Mustafa Kemal served as the president of Turkey from 1923 to 1938. During his presidency he embarked on a massive reform program, modernizing Turkey’s legal, cultural, and educational systems. His reform measures were implemented through the Republican People’s Party, which was formed on August 9, 1923. Mustafa Kemal’s program for transformation of Turkish society comprised six principles: republicanism, nationalism, populism, statism, secularism, and reformism. The abolishment of the caliphate on March 3, 1924, was followed by the closing of all religious courts and schools. In 1925 the Turkish Republic prohibited the wearing of fez. A short time later all religious and mystical orders and brotherhoods were outlawed. The Islamic legal system was discarded and replaced with a new system based on the Swiss civil code, the Italian penal code, and the German commercial code.
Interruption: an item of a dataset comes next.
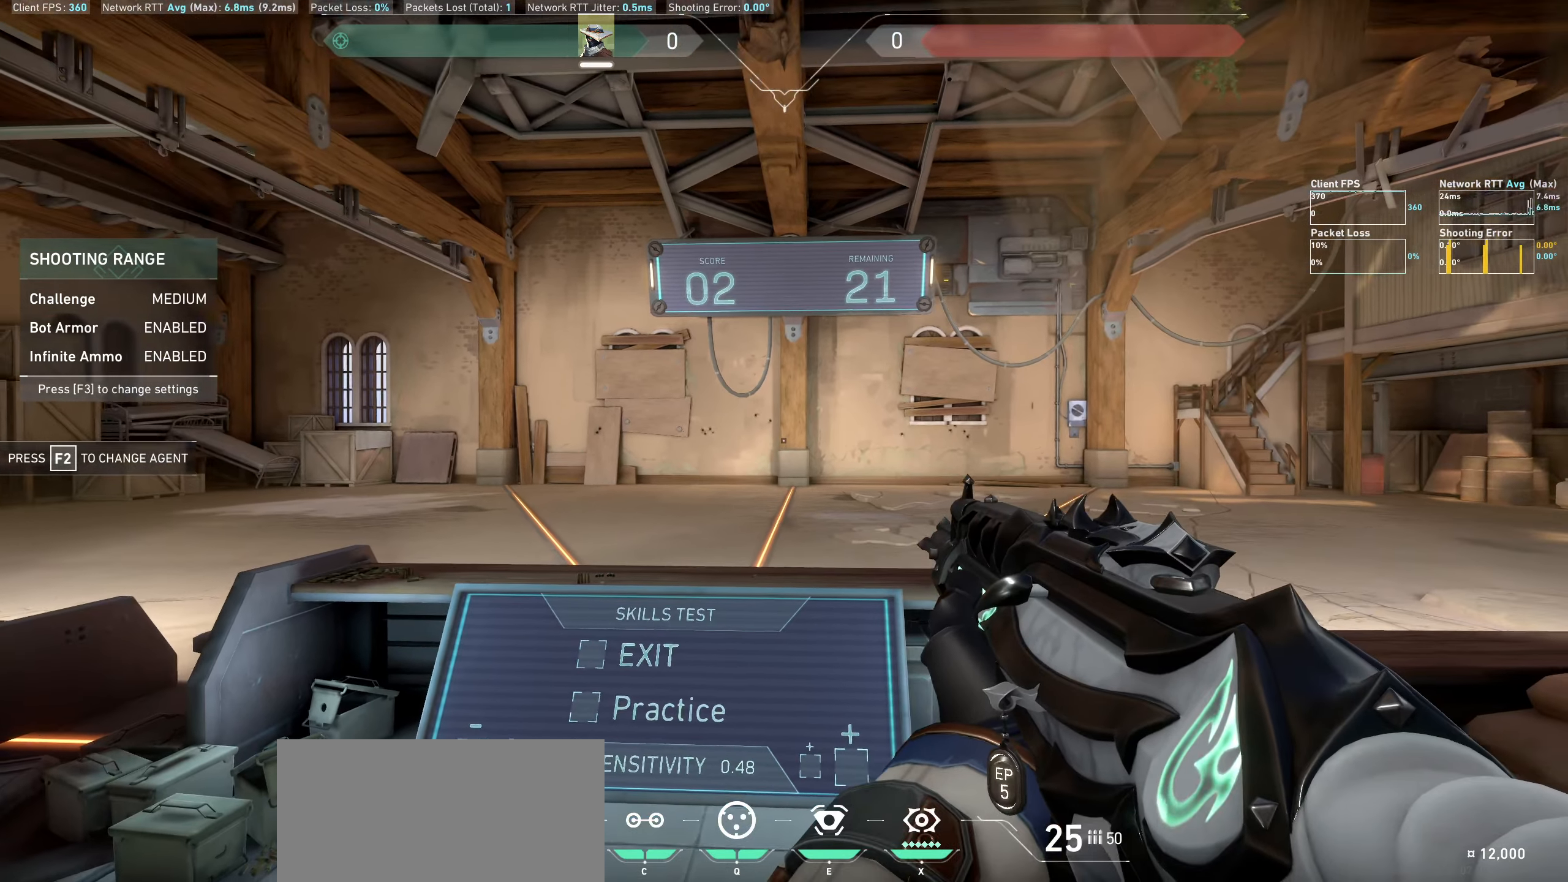
{"keys": [], "mouse": [], "events": [[217, "a", "down"], [500, "a", "up"]]}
In modernizing Turkey, Mustafa Kemal insisted on the emancipation of women. Polygamy was abolished, and in 1934 the women of Turkey were granted the right to vote in parliamentary elections and to hold seats in the Turkish parliament. In 1928 the Arabic script in which Ottoman Turkish had been written for centuries was replaced by the Latin alphabet. In 1934 the Turkish government ordered the adoption of family names. Mustafa Kemal received the surname Atatürk (Father of Turks). On November 10, 1938, Mustafa Kemal Atatürk died in the Dolmabahçe Palace in Istanbul.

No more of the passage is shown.